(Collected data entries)
-- -- --

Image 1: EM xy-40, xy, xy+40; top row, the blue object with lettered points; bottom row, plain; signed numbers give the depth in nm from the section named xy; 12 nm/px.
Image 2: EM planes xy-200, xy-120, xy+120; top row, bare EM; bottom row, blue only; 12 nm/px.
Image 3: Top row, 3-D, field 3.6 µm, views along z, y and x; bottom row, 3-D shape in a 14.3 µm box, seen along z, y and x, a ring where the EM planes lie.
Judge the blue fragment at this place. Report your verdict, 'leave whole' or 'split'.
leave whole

-- -- --

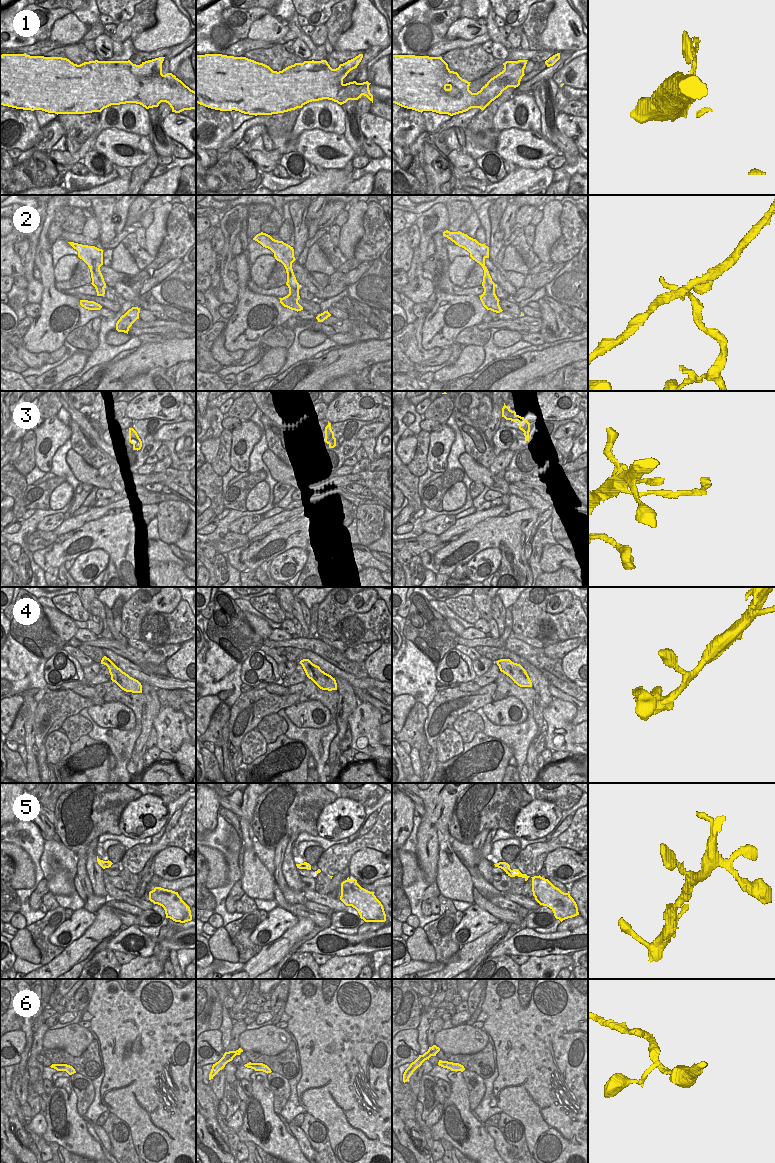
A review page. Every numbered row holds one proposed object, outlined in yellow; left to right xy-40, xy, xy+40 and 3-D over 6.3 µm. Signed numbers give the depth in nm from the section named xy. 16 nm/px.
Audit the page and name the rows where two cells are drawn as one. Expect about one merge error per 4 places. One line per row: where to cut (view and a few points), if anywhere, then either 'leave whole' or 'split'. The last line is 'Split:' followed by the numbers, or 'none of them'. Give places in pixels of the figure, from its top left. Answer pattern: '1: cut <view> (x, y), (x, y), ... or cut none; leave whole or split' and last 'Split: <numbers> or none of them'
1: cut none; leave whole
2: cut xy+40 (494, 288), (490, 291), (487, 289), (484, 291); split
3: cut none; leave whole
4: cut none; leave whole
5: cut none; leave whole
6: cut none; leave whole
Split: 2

-- -- --

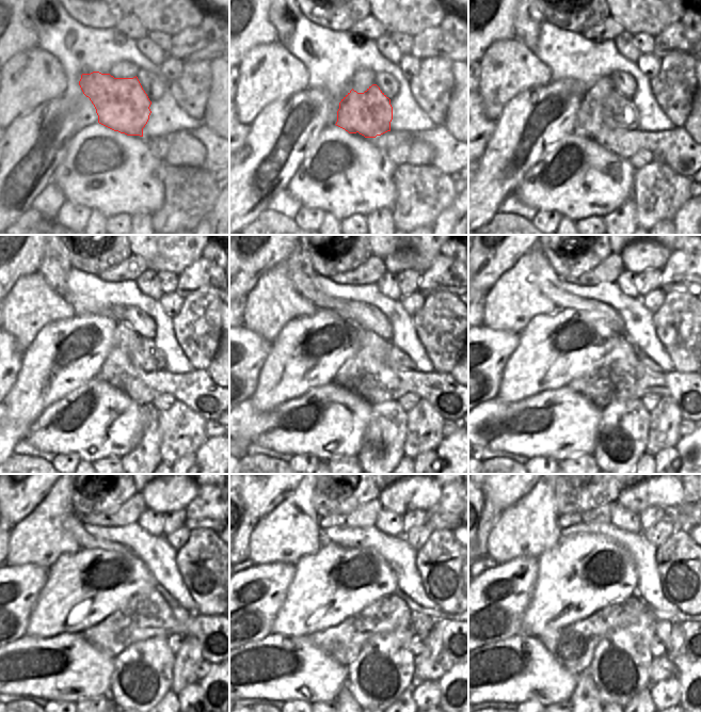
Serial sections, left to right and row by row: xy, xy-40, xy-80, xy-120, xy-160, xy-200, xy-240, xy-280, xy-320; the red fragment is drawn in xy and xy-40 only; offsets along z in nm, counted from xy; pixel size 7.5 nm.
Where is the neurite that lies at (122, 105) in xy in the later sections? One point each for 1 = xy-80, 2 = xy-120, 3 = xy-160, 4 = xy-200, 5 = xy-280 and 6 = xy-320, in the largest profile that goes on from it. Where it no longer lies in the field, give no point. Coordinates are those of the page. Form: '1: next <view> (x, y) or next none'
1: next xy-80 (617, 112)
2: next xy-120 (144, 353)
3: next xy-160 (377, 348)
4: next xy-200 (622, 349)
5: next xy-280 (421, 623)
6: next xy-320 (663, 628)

-- -- --

> **Task instructions**
Which lines above contain the word "named"? Copy each of them.

> **Exercise answer**
Image 1: EM xy-40, xy, xy+40; top row, the blue object with lettered points; bottom row, plain; signed numbers give the depth in nm from the section named xy; 12 nm/px.
A review page. Every numbered row holds one proposed object, outlined in yellow; left to right xy-40, xy, xy+40 and 3-D over 6.3 µm. Signed numbers give the depth in nm from the section named xy. 16 nm/px.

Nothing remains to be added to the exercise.